Medieval Royal Palace (Buda Castle) - The Palace Wing

The Palace Wing

Architect László Gerő in 1958-1962 partially recreated the façades of the Gothic castle facing the narrow southern, western and eastern courts. Only the ground and first floors were reconstructed although the castle was originally much higher. The unfinished state of the façade is indicated by the fact that roof is flat – the castle is simply cut in the line of the Baroque terrace above it. There are two windows opening towards the southern and another two opening towards the eastern court. The four windows are almost identical and all belong to the Gothic Hall behind them. They are square, four-panel stone windows of very fine Gothic craftmanship. Their outer frame is decorated with small columns. One window which had been walled up was discovered in situ during the archeological research, and the others were reconstructed from fragments by sculptor Ernő Szakál by means of anastylosis. The ground floor openings are more simple. An arched stone doorway gives access to the southern court from the cellar under the Gothic Hall.

The façade was originally plastered. The whitewashed surface was decorated with a painted pattern in rusty hue, resembling to rustication. Painted geometrical decoration was common feature on the medieval buildings of Buda. Fragments of the decoration were discovered on the eastern façade but the it wasn't restored.

There is a Gothic balcony tower projecting from the wall at the end of the eastern façade. It is the only second floor part of the medieval palace which was recreated in 1958-62. Its reconstruction was a much debated issue because the balcony tower goes above the level of the Baroque terrace, disturbing the harmonious panorama of the palace. On the other hand it clearly indicates the existence of the missing higher floors.

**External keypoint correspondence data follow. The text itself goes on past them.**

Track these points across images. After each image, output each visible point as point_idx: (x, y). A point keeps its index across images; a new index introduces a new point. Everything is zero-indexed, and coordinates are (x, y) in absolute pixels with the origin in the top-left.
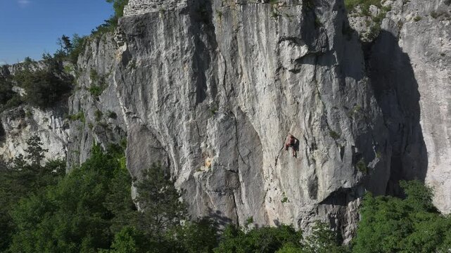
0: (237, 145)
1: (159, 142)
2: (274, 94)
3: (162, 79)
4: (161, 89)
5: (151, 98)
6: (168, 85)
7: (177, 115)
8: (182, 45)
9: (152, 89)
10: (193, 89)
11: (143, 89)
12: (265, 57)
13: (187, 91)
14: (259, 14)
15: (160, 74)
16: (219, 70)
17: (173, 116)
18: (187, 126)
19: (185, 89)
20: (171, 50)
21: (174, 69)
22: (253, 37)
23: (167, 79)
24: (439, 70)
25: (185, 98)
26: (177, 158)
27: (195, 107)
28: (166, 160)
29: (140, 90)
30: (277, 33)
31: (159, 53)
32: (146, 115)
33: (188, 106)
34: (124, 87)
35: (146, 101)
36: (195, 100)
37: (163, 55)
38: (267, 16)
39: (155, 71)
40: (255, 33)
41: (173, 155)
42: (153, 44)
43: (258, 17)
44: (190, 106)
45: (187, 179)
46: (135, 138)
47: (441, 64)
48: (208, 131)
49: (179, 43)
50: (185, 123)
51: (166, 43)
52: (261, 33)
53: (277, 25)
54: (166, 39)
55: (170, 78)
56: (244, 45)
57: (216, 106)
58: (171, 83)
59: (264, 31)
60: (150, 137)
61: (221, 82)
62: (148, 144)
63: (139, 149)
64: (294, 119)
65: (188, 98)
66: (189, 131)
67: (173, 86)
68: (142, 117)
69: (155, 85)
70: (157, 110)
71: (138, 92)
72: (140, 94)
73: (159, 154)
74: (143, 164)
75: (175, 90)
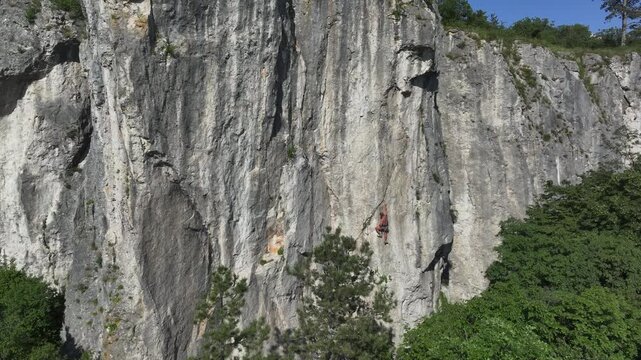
0: (312, 209)
1: (198, 217)
2: (375, 125)
3: (225, 86)
4: (221, 106)
5: (200, 121)
6: (232, 100)
7: (238, 160)
8: (265, 27)
9: (203, 104)
10: (271, 109)
11: (185, 104)
12: (369, 71)
13: (262, 114)
14: (369, 8)
15: (221, 76)
16: (299, 84)
17: (232, 162)
18: (252, 180)
19: (259, 110)
20: (246, 33)
21: (248, 71)
22: (355, 40)
23: (233, 88)
24: (461, 112)
25: (257, 126)
26: (230, 245)
27: (268, 144)
29: (179, 104)
30: (396, 39)
31: (225, 36)
32: (184, 159)
33: (259, 140)
34: (148, 95)
35: (188, 127)
36: (270, 131)
37: (233, 38)
38: (382, 13)
39: (213, 69)
40: (360, 34)
41: (222, 241)
42: (211, 14)
43: (366, 12)
44: (262, 142)
45: (248, 282)
47: (463, 107)
48: (281, 188)
49: (261, 24)
50: (248, 173)
51: (240, 18)
52: (369, 35)
53: (396, 27)
54: (241, 10)
55: (239, 85)
56: (338, 49)
58: (238, 96)
59: (376, 34)
60: (184, 208)
61: (299, 104)
62: (180, 223)
63: (163, 235)
64: (399, 160)
65: (260, 128)
66: (255, 189)
67: (241, 102)
68: (177, 163)
69: (211, 97)
70: (209, 148)
71: (175, 107)
72: (179, 112)
73: (195, 242)
74: (170, 268)
75: (241, 110)
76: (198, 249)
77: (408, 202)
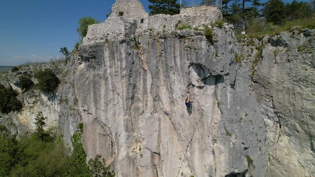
0: (159, 135)
1: (105, 131)
3: (108, 88)
4: (106, 95)
5: (100, 100)
6: (111, 92)
7: (117, 113)
8: (121, 64)
9: (100, 95)
10: (128, 95)
11: (94, 94)
12: (180, 76)
13: (125, 97)
14: (176, 45)
15: (106, 84)
16: (148, 83)
17: (114, 114)
18: (124, 121)
19: (123, 96)
20: (113, 69)
21: (115, 82)
22: (171, 61)
23: (111, 88)
25: (123, 101)
26: (118, 143)
27: (130, 108)
28: (110, 143)
29: (92, 94)
30: (188, 60)
31: (106, 71)
32: (96, 112)
33: (125, 106)
35: (96, 102)
36: (130, 103)
37: (109, 71)
38: (181, 47)
39: (103, 82)
40: (173, 58)
41: (114, 140)
42: (102, 64)
43: (174, 48)
44: (127, 107)
45: (124, 157)
46: (89, 128)
48: (139, 125)
49: (119, 64)
50: (123, 118)
51: (110, 63)
53: (188, 54)
54: (110, 60)
55: (113, 87)
56: (165, 66)
57: (145, 108)
58: (114, 91)
59: (179, 58)
60: (99, 127)
61: (149, 91)
62: (98, 132)
63: (91, 135)
64: (200, 121)
65: (125, 102)
66: (125, 124)
67: (115, 93)
68: (94, 113)
69: (103, 92)
70: (103, 109)
71: (91, 96)
72: (92, 97)
73: (105, 139)
74: (94, 145)
75: (116, 95)
76: (106, 141)
77: (206, 144)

The balcony tower is a two-storey high structure which stands on a wide stone basement. The first floor is made up of a solid stone wall without any openings. The niche behind it belongs to the Gothic Hall. The second floor is a closed balcony with three windows. Originally it must have been part of an important ceremonial room. Now there is no room behind the façade, which was closed off with a glass wall from behind. The ground plan of the balcony shows the half of an octagon. The three Gothic double lancet windows are the most important architectural elements of the tower. The profiles, frames and mullions were restored in a simplified form but many original stones were also built in. The tower is covered with a flat metal roof.

The building of the Gothic Hall is connected to the Stephen's Castle (István vár) on the western side. It is the oldest part of the medieval royal palace which was built in the 1340s-1370s. It was named after Prince Stephen, Duke of Slavonia, the younger brother of King Louis I of Hungary. Only the foundation of the so-called Stephen's Tower and three interconnected, barrel-vaulted rooms survived from the original castle.

The Stephen's Tower (István torony) was the keep of Stephen's Castle. It was a huge building which was shown in every old picture of Buda Castle with its typical turreted spire. It was destroyed by an explosion in 1686. Only the ground floor walls were discovered after 1946. It was a square building (11,7 x 11,1 m), built upon the natural rock surface of Castle Hill. The walls are 2,31-2,7 m thick. There are narrow loopholes on the southern, western and northern sides. The original doorway on the eastern side was walled up after the Gothic Hall was built in the 15th century.

The siting of the tower was different from the later buildings and the triangle in front of it was walled up to create a continuous southern façade for the palace. During the post-war reconstruction this part of the façade (with a broken stone doorway) was not reconstructed to make it obvious that the Stephen's Tower was originally a free-standing structure. On the ground floor of the tower there was a vaulted room (6,2 x 6,3 m) which was still intact in 1820 according to a contemporary drawing. Although the ribs, corbels and the key stone was discovered during the archeological research, this room wasn't reconstructed. A spiral stairway had connected the room with the missing higher floors.

The remaining part of the Stephen's Castle (with the barrel-vaulted rooms behind) has a simple stone façade with a Gothic doorway. The pointed arch was restored.